Though worlds apart, Patsy and her daughter face struggles that similarly juxtapose harsh social context and travails of the heart. Yet neither of Dennis-Benn’s characters ultimately views herself as a victim. Back in Jamaica, Tru doesn’t neatly conform to the kinds of femininity she sees around her and finds herself stranded among her peers. And in New York, Patsy is forced to reflect on the sense of limitation that drove her away from home. “She was never given the choice to say no the first time her legs were pried open,” Dennis-Benn writes of Patsy early in the novel. “Never given a choice to look at another woman and allow herself to be carried by the feeling,” without fearing a violent attack. Patsy didn’t choose to become a mother—abortion is illegal in Jamaica, so her desire for motherhood was never a part of the equation. Yet Tru is not simply an unwanted burden. As Patsy gears up to go to New York, telling her daughter of her plans becomes an occasion for a hard reckoning with the costs of going after love—a chance to feel the power of making choices from a place of passion, not fear.
Patsy wants to see this escape as a form of freedom for Tru as well. It means not saddling her daughter with the weight of her own dreams or the anxiety of unrealized ambitions. “The absence of a mother is more dignified than the presence of a distant one,” Patsy rationalizes when thinking about the decade that she let go by before reaching out. But after a much-delayed attempt at contacting her daughter ends catastrophically for Tru, Patsy has to answer for keeping her distance. The beginning of their hesitant reconciliation holds unexpected promise: Tru seems en route to becoming the change in their community that her mother sought, ultimately with no input from Patsy at all. And Patsy finally finds a foothold in a place where she can fully love whom she wants.
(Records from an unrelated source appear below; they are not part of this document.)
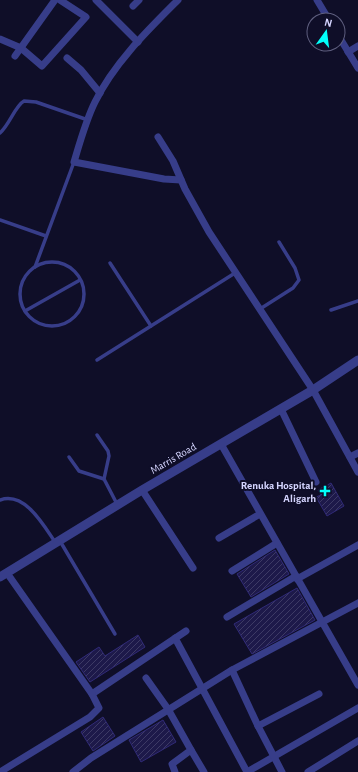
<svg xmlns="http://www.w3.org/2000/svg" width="358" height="772" viewBox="0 0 358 772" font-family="'Alegreya Sans',sans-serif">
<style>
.building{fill:url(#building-hatch);stroke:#302a77}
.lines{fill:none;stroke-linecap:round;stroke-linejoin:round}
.service{stroke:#373d89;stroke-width:3.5}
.minor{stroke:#373d89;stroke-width:7}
.tertiary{stroke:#373d89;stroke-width:9}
.poi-dot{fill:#01fffa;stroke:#0f0e28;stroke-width:1.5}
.labels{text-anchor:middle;stroke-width:4;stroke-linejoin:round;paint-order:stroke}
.street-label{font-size:11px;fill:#d5d5ff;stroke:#0f0e28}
.poi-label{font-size:11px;font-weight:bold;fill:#d5d5ff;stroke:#0f0e28;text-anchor:end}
</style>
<defs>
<pattern id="building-hatch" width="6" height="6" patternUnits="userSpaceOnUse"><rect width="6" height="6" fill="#1d194a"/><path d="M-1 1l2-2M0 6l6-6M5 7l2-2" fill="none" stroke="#3d3a65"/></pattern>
</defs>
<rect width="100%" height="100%" fill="#0f0e28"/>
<g class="building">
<path d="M331 483 344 506 327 516 316 497 321 495 318 490Z"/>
<path d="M275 550 289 574 251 597 237 574Z"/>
<path d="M297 588 315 620 252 654 234 624Z"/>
<path d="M138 635 145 647 90 682 76 662 99 647 105 656Z"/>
<path d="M103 717 115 736 93 751 81 732Z"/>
<path d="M163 720 176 742 141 762 129 740Z"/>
</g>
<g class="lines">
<g class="service">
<path d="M0 133C10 124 15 106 24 101L36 102 88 120"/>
<path d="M0 220 46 236"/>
<circle cx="52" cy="294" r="32"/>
<path d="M110 263 151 326"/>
<path d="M35 267 74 162"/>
<path d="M260 309 293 288 299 280 295 268 279 242"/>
<path d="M331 310 358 301"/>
<path d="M25 311 80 280"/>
<path d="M97 360 235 273"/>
<path d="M97 435 108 451 109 456 104 479 117 504"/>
<path d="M69 457 79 471 104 479"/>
<path d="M0 500C25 491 44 526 55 542"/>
<path d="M60 541 115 634"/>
</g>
<g class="minor">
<path d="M96 0 138 42"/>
<path d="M178 0C148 30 114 63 95 102 86 120 80 142 74 162L164 179 181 180"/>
<path d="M317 0 329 20"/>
<path d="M133 6 139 0"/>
<path d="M338 35 358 68"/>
<path d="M0 39 21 48 42 66 86 17 60 0"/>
<path d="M348 52 358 46"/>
<path d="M15 56 55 0"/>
<path d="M67 58 81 70 100 93"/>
<path d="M158 137 173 161 185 189 209 232 313 390 358 472"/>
<path d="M281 409 316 482"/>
<path d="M221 444 358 685"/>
<path d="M350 457 358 453"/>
<path d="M142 490 193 568"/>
<path d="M219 538 260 514"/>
<path d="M232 571 277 543"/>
<path d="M297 579 358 545"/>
<path d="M227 617 296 576"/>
<path d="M175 638 247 772"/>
<path d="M146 678 168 709 191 750 172 764 175 772"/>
<path d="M92 694 186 631"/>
<path d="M258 726 232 670 358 603"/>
<path d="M191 750 204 772"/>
<path d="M0 772 90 717 99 708 92 694 7 573"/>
<path d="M73 772 91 758 232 670"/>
<path d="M247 772 358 708"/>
<path d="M282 772 258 726 319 694"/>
<path d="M308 772 358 741"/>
</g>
<path class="tertiary" d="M0 577 142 490 313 390 358 360"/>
</g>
<path class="poi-dot" d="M323 485h4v4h4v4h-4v4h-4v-4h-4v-4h4z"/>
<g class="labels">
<g class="street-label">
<text transform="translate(173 458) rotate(-30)" y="4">Marris Road</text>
</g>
<g class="poi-label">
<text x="316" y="489">Renuka Hospital,<tspan x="316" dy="13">Aligarh</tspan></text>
</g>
</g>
<g transform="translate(326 32) rotate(14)"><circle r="19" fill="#0f0e28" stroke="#5e5e7e"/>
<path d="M0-3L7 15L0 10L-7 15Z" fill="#01fffa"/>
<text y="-6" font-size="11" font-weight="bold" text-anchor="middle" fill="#d5d5ff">N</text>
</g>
</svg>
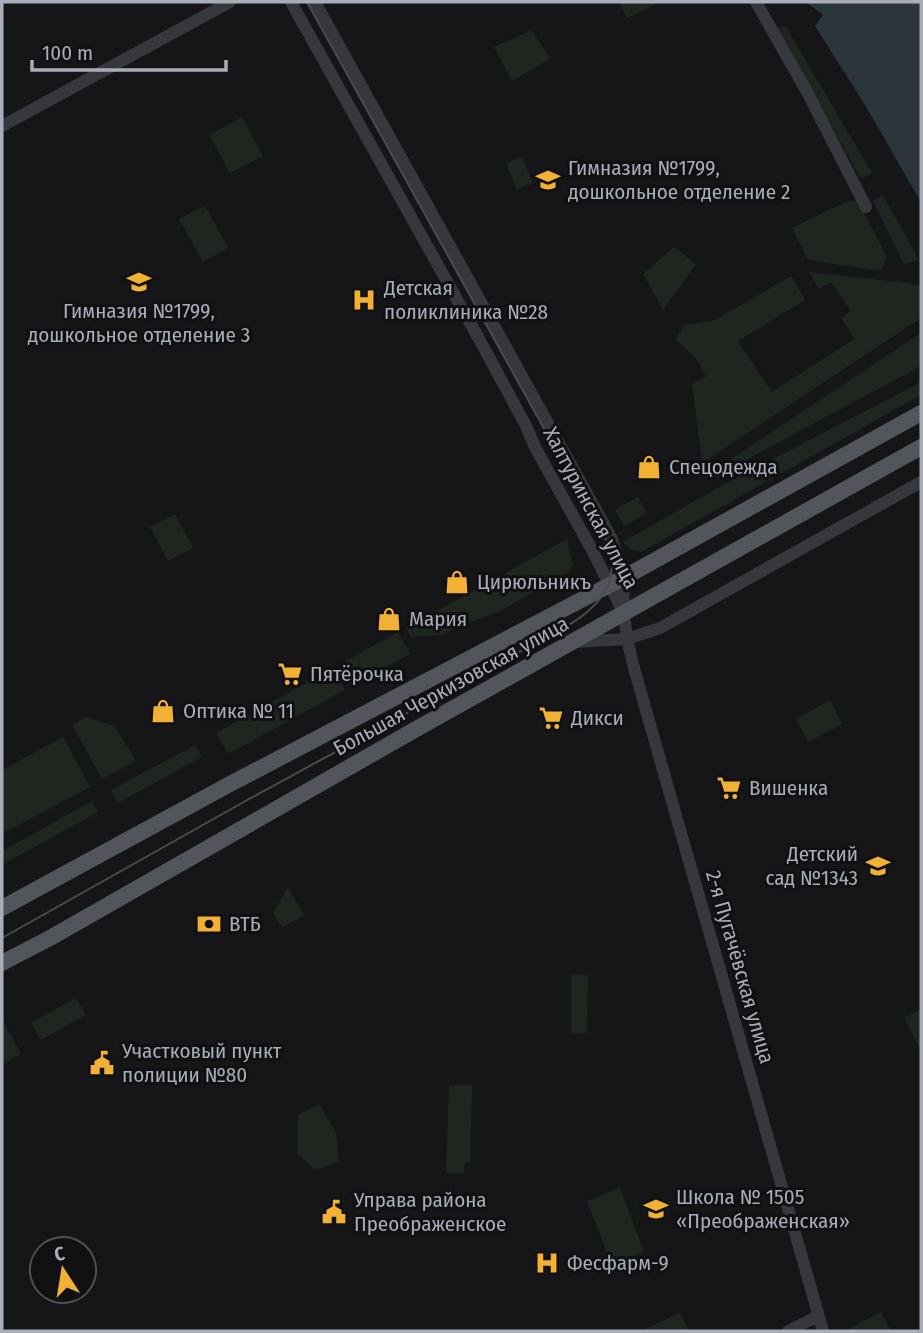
<svg xmlns="http://www.w3.org/2000/svg" width="923" height="1333" font-family="'Fira Sans Condensed',sans-serif">
	<style>
		.green { fill: #1e261f }
		.water { fill: #2c353c }
		.lines { fill: none; stroke-linecap: round; stroke-linejoin: round }
		.minor { stroke: #37383d; stroke-width: 12 }
		.major { stroke: #53555c; stroke-width: 16 }
		.tram { stroke: #4a4c52; stroke-width: 2 }
		.labels { text-anchor: middle; dominant-baseline: central; stroke-width: 6; stroke-linejoin: round; paint-order: stroke }
		.poi-label { font-size: 21px; fill: #a8adb8; stroke: #111113; text-anchor: start }
		.street-label { font-size: 21px; fill: #a8adb8; stroke: #111113 }
	</style>
	<rect width="100%" height="100%" fill="#161618"/>
	<path class="green" d="M619,2H653L655,5L627,18Z
		M777,27H786L872,173L861,179Z
		M532,30L550,59L512,81L494,47Z
		M242,117L263,156L230,173L209,135Z
		M522,157L533,183L517,190L506,163Z
		M883,195L919,260L904,264L873,201Z
		M848,201H858L887,257L882,269L875,270L808,260L792,228Z
		M205,206L228,248L203,262L179,219Z
		M674,247L696,264L663,310L643,274Z
		M809,272L909,283L921,286V318L702,463L692,384L706,376L696,358L675,339L685,325L715,320L791,276L805,300L738,341L772,392L854,339L841,318L851,311L831,282L819,289Z
		M921,333V366L712,478L713,471Z
		M921,382V395L641,552L629,549L623,542L723,485Z
		M638,497L647,513L624,526L615,510Z
		M175,514L193,548L168,561L150,527Z
		M567,539L573,563L570,571L499,612L466,623L442,635L411,637L406,628Z
		M398,632L410,654L353,685L341,664Z
		M333,668L345,690L230,753L227,752L216,733Z
		M830,700L842,724L808,742L796,719Z
		M86,717L115,726L136,761L102,779L72,725Z
		M63,737L90,787L2,834V770Z
		M195,745L202,757L118,803L111,790Z
		M92,801L98,812L2,865V851Z
		M288,887L304,915L282,928L273,913Z
		M571,975H588L587,1033H571Z
		M76,998L86,1015L41,1040L31,1023Z
		M921,1009V1051L904,1018Z
		M2,1018L21,1054L2,1065Z
		M449,1085H472L470,1162H465L464,1173H446Z
		M319,1104L336,1132L339,1162L315,1170L297,1154L298,1115Z
		M620,1188L644,1252L611,1264L587,1201Z
		M881,1312L891,1331H845Z
		M680,1313L689,1331H647L645,1329Z"/>
	<path class="water" d="M806,2H921V202L865,105L815,26L823,15Z"/>
	<g class="lines">
		<path class="minor" d="M291,2L478,337L525,424L536,449L592,550L622,610
			M315,2L612,539L623,578L624,613L627,639L634,668L823,1331
			M756,2L807,92L866,207
			M2,126L230,2
			M573,642L627,639L660,628L921,482
			M788,1331L818,1316"/>
		<path class="major" d="M2,908L230,784L623,578L921,413
			M2,963L50,938L418,728L921,447"/>
		<path class="tram" d="M2,938L249,799L572,623C603,603 621,579 607,542L307,2"/>
	</g>
	<defs>
		<g id="school-bare" transform="scale(1.89)"><path d="M0-5L7-2L0 1L-7-2ZM-4 1L0 2.5L4 1V4Q0 6-4 4Z" fill="#f2b134" stroke="#111113" stroke-width="2.5" paint-order="stroke"/></g>
		<g id="hospital-bare" transform="scale(1.89)"><path d="M-5-5h3v3.5h4V-5h3V5h-3V1.5h-4V5h-3Z" fill="#f2b134" stroke="#111113" stroke-width="2.5" paint-order="stroke"/></g>
		<g id="shop-bare" transform="scale(1.89)"><path d="M-5-2.5h2.3a2.7 3.5 0 0 1 5.4 0H5L5.5 6h-11ZM-1.5-2.5h3a1.5 2.3 0 0 0-3 0Z" fill="#f2b134" stroke="#111113" stroke-width="2.5" paint-order="stroke"/></g>
		<g id="supermarket-bare" transform="scale(1.89)"><path d="M-6-5.5h2.5l.6 2H6L4.5 2H-2.5L-4.4-4H-6ZM-1.5 3.2a1.3 1.3 0 1 0 .1 0ZM3 3.2a1.3 1.3 0 1 0 .1 0Z" fill="#f2b134" stroke="#111113" stroke-width="2.5" paint-order="stroke"/></g>
		<g id="bank-bare" transform="scale(1.89)"><path d="M-6-4H6V4H-6ZM0-2.3a2.3 2.3 0 1 0 0 4.6a2.3 2.3 0 1 0 0-4.6Z" fill="#f2b134" stroke="#111113" stroke-width="2.5" paint-order="stroke"/></g>
		<g id="civic-bare" transform="scale(1.89)"><path d="M-.6-6.5H3V-4.5H.6V-3L4-1V1h2V6H-6V1h2V-1L-.6-3ZM-1.2 2.5V6h2.4V2.5Z" fill="#f2b134" stroke="#111113" stroke-width="2.5" paint-order="stroke"/></g>
	</defs>
	<g fill-rule="evenodd">
		<use href="#school-bare" x="548" y="180"/>
		<use href="#school-bare" x="139" y="282"/>
		<use href="#hospital-bare" x="364" y="300"/>
		<use href="#shop-bare" x="649" y="467"/>
		<use href="#shop-bare" x="457" y="582"/>
		<use href="#shop-bare" x="389" y="619"/>
		<use href="#supermarket-bare" x="290" y="674"/>
		<use href="#shop-bare" x="163" y="711"/>
		<use href="#supermarket-bare" x="551" y="718"/>
		<use href="#supermarket-bare" x="729" y="788"/>
		<use href="#school-bare" x="878" y="866"/>
		<use href="#bank-bare" x="209" y="924"/>
		<use href="#civic-bare" x="102" y="1063"/>
		<use href="#school-bare" x="656" y="1209"/>
		<use href="#civic-bare" x="334" y="1212"/>
		<use href="#hospital-bare" x="547" y="1263"/>
	</g>
	<g class="labels">
		<g class="poi-label">
			<text x="568" y="168">Гимназия №1799,<tspan x="568" dy="24">дошкольное отделение 2</tspan></text>
			<text x="384" y="288">Детская<tspan x="384" dy="24">поликлиника №28</tspan></text>
			<text x="139" y="311" text-anchor="middle">Гимназия №1799,<tspan x="139" dy="24">дошкольное отделение 3</tspan></text>
			<text x="669" y="467">Спецодежда</text>
			<text x="477" y="582">Цирюльникъ</text>
			<text x="409" y="619">Мария</text>
			<text x="310" y="674">Пятёрочка</text>
			<text x="183" y="711">Оптика № 11</text>
			<text x="571" y="718">Дикси</text>
			<text x="749" y="788">Вишенка</text>
			<text x="858" y="854" text-anchor="end">Детский<tspan x="858" dy="24">сад №1343</tspan></text>
			<text x="229" y="924">ВТБ</text>
			<text x="122" y="1051">Участковый пункт<tspan x="122" dy="24">полиции №80</tspan></text>
			<text x="676" y="1197">Школа № 1505<tspan x="676" dy="24">«Преображенская»</tspan></text>
			<text x="354" y="1200">Управа района<tspan x="354" dy="24">Преображенское</tspan></text>
			<text x="567" y="1263">Фесфарм-9</text>
		</g>
		<g class="street-label">
			<text transform="translate(591 508) rotate(62)">Халтуринская улица</text>
			<text transform="translate(451 686) rotate(-29)">Большая Черкизовская улица</text>
			<text transform="translate(740 967) rotate(74)">2-я Пугачёвская улица</text>
		</g>
	</g>
	<rect width="923" height="1333" fill="none" stroke="#a8adb8" stroke-width="7"/>
	<g transform="translate(63 1270) rotate(348)"><circle r="33" fill="#111113" stroke="#4d4f55" stroke-width="2"/>
	<path d="M0-5L12 26L0 18L-12 26Z" fill="#f2b134"/>
	<text y="-10" font-size="19" font-weight="bold" text-anchor="middle" fill="#a8adb8">С</text>
	</g>
	<path d="M32 60v10h194v-10" fill="none" stroke="#a8adb8" stroke-width="3.5"/>
	<text x="42" y="60" font-size="21" fill="#a8adb8" stroke="#111113" stroke-width="5" paint-order="stroke">100 m</text>
</svg>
In the end, Dennis-Benn gives her characters the dose of happiness and self-assurance that many stories about social ills refuse women like them. She does that without facilely wishing away the big issues—racism, homophobia, gender, classism—that her novel tackles. Patsy is a portrait of black queer women grasping for self-determination, and a challenge to the conventions of what is expected of good mothers and good women and good immigrants. Tru’s inheritance from Patsy isn’t years of doting or gifts from America, but instead the permission to thrive in a society that will always threaten to crush her will and desire. In writing beautifully about that unending struggle, Dennis-Benn finds a way to extend to black girls and women some of the love that the world may never offer.